(Records from a data collection)
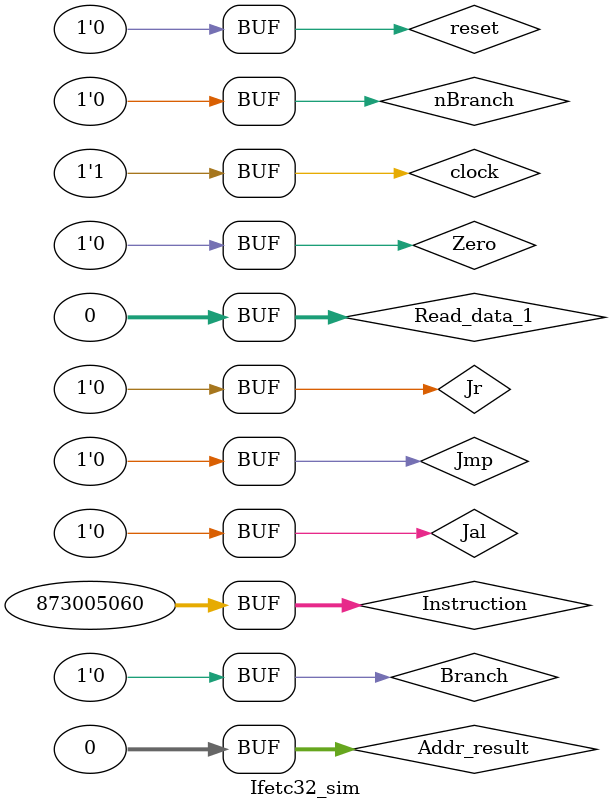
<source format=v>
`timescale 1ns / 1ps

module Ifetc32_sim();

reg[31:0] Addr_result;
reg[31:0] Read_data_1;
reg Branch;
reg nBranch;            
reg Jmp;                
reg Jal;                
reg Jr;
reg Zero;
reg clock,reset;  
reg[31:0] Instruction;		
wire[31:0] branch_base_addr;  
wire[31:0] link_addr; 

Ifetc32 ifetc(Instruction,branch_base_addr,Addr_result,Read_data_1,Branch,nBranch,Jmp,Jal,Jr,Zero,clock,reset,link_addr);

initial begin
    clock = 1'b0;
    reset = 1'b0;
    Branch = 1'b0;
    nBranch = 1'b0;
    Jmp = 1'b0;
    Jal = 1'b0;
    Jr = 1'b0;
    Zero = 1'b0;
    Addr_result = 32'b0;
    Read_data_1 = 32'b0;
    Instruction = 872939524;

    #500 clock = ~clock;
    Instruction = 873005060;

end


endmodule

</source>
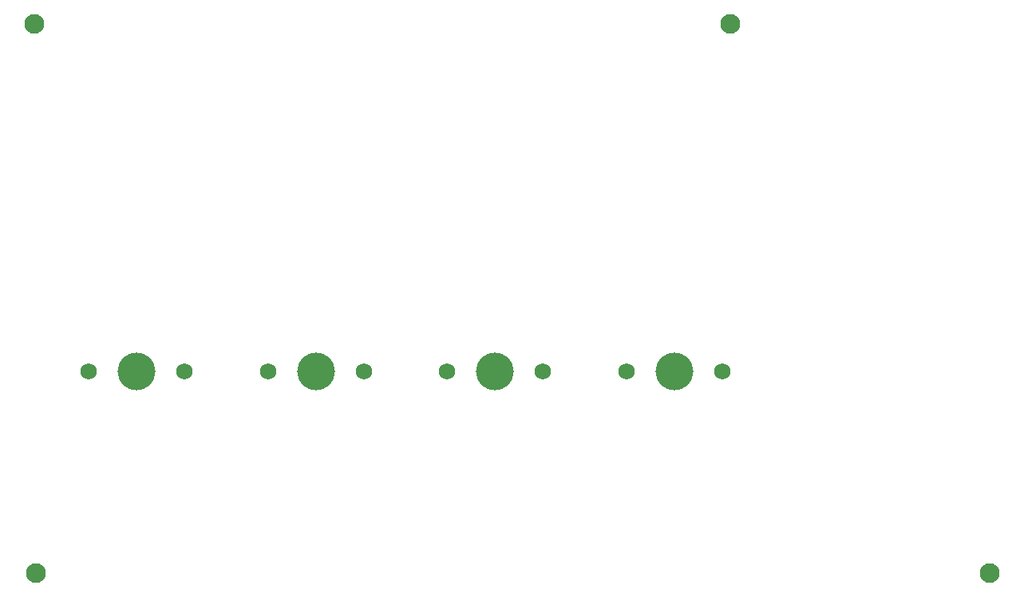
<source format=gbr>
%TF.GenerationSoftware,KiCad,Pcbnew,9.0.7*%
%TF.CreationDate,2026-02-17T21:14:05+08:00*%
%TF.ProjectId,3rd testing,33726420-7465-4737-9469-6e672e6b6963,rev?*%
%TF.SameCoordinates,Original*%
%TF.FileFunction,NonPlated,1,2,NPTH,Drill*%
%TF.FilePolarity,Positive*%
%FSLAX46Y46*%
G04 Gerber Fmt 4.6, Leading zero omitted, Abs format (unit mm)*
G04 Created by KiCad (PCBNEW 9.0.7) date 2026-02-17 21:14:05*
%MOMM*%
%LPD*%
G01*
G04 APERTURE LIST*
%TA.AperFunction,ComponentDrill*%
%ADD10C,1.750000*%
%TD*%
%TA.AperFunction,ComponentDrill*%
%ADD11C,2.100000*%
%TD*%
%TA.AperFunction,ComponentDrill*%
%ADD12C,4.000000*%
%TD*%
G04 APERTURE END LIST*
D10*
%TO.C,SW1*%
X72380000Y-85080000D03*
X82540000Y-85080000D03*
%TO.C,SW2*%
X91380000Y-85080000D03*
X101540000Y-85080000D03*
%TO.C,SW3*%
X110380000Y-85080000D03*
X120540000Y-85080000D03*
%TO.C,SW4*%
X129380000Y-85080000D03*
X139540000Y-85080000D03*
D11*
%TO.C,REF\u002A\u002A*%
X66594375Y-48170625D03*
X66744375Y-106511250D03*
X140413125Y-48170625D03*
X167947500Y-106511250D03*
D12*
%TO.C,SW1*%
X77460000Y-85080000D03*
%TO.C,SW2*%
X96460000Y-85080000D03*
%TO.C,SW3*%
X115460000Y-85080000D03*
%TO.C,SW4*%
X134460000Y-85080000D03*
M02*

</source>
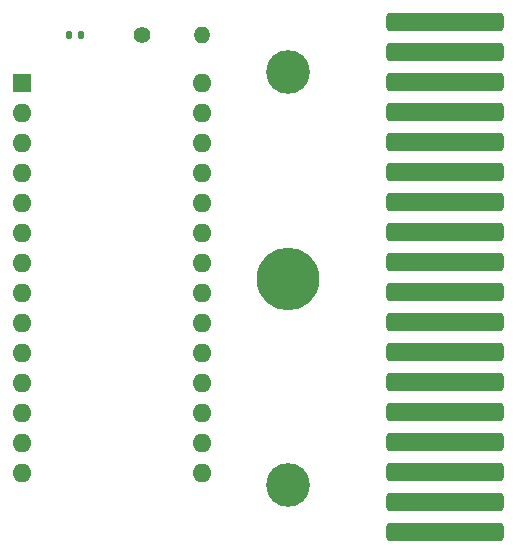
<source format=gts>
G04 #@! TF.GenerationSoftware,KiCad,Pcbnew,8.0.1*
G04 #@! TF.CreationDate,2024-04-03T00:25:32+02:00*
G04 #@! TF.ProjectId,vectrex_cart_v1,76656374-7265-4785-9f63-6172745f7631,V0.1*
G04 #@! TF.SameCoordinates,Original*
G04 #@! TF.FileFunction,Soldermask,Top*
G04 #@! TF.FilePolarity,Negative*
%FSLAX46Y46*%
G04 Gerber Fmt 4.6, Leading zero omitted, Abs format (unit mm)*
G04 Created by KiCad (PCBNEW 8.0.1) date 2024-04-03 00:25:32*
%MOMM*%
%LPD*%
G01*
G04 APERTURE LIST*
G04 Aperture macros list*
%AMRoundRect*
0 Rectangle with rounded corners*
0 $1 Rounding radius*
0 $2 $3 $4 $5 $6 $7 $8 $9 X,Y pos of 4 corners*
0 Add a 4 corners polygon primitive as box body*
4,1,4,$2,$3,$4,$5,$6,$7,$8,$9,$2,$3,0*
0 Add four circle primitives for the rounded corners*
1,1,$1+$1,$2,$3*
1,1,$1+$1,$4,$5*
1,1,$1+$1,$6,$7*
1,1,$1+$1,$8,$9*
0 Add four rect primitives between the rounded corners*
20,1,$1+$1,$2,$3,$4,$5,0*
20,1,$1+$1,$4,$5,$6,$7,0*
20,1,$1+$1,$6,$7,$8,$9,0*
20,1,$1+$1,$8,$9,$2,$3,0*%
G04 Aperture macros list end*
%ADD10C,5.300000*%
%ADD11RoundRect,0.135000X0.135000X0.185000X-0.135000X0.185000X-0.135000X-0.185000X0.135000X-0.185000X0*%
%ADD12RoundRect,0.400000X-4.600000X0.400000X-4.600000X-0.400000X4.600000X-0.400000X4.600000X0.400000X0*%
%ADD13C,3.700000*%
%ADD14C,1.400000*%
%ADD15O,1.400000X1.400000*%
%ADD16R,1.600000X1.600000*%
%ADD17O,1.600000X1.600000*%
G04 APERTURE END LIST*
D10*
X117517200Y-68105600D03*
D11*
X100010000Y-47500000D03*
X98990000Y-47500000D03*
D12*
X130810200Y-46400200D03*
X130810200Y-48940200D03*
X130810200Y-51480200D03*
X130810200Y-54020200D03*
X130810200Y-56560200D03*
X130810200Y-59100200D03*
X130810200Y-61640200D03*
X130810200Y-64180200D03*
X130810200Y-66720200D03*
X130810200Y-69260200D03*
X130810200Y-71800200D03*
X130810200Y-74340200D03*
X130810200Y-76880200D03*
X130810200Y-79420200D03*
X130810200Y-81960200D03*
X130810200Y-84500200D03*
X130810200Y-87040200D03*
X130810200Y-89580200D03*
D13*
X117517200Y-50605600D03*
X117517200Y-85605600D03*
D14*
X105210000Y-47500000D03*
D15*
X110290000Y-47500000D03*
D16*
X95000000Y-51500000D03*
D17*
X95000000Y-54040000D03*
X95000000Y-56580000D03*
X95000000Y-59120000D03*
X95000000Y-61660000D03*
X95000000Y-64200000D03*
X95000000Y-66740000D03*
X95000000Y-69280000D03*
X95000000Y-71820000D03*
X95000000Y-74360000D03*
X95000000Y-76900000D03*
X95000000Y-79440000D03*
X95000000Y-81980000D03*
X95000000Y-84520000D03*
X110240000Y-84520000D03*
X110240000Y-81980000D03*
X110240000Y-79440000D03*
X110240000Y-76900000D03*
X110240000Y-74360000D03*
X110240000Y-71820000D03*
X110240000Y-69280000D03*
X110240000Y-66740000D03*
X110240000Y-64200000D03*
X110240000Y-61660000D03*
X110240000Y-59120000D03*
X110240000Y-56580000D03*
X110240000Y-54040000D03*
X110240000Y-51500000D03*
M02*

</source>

---

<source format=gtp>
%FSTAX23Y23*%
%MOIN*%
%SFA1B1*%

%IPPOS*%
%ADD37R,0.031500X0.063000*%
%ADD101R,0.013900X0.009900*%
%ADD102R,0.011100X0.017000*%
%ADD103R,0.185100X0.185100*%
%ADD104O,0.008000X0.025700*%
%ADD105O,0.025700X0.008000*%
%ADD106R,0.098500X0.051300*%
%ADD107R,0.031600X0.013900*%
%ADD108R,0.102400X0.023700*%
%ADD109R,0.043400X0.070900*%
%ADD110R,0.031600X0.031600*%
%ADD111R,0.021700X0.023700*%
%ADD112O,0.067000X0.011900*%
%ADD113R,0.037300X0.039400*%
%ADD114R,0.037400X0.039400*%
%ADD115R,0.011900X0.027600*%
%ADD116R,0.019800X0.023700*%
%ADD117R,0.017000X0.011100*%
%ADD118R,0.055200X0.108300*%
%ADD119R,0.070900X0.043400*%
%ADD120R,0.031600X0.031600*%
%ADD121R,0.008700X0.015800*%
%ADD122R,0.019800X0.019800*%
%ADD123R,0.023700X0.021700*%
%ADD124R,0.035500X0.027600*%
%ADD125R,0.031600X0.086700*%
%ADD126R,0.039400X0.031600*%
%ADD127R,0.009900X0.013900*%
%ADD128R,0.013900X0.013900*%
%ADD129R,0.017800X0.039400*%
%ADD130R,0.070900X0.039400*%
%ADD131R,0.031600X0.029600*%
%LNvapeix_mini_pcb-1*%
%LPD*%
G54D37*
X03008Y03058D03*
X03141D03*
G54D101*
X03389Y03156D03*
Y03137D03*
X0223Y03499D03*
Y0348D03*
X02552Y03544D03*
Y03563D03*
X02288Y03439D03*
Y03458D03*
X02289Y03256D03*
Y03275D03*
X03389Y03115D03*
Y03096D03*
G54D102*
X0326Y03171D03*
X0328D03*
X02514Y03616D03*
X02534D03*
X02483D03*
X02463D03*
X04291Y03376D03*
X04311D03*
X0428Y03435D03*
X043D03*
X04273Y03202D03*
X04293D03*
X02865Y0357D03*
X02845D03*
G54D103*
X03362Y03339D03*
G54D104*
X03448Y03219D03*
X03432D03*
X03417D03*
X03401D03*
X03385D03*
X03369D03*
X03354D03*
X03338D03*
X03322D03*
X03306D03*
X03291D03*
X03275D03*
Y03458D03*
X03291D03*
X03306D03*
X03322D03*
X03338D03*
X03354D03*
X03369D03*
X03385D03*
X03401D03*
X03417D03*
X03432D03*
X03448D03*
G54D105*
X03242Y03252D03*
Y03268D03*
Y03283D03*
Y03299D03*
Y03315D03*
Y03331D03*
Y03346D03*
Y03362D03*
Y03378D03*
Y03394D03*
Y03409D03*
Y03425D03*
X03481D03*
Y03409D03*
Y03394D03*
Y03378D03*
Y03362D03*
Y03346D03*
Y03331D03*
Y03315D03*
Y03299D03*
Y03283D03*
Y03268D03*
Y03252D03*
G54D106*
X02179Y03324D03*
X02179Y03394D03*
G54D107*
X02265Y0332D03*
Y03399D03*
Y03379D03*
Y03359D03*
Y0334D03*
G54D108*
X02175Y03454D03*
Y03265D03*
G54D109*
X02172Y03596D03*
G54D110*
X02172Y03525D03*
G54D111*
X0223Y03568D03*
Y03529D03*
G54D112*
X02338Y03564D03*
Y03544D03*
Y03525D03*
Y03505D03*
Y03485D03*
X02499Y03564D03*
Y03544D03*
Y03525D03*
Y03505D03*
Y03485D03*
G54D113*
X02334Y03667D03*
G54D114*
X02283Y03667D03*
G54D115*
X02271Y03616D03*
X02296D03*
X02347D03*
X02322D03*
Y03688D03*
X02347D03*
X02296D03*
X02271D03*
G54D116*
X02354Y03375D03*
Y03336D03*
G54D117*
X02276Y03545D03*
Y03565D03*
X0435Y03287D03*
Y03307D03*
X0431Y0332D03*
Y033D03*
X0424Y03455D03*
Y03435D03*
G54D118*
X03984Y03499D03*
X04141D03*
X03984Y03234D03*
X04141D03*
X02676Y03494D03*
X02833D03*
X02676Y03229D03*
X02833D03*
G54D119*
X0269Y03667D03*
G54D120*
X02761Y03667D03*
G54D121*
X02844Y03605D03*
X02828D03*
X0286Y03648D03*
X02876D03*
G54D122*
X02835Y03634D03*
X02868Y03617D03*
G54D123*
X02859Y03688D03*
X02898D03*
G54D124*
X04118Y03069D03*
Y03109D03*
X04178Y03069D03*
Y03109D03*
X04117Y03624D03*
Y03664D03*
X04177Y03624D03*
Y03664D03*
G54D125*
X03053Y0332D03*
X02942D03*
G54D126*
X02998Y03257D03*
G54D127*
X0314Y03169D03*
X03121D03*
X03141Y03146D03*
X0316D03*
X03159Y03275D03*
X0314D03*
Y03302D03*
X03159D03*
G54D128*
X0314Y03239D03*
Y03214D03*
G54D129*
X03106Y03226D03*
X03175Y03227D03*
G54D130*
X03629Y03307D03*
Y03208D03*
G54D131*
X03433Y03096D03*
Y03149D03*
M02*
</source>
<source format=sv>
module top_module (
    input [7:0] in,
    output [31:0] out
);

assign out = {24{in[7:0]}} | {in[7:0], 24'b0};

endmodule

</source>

- Task details: With the line that has "<source format=v>" as the first and the line that has "wire[31:0] link_addr;" as the last, repeat exactly that run of lines above and no more.

- Answer to the problem:
<source format=v>
`timescale 1ns / 1ps

module Ifetc32_sim();

reg[31:0] Addr_result;
reg[31:0] Read_data_1;
reg Branch;
reg nBranch;            
reg Jmp;                
reg Jal;                
reg Jr;
reg Zero;
reg clock,reset;  
reg[31:0] Instruction;		
wire[31:0] branch_base_addr;  
wire[31:0] link_addr; 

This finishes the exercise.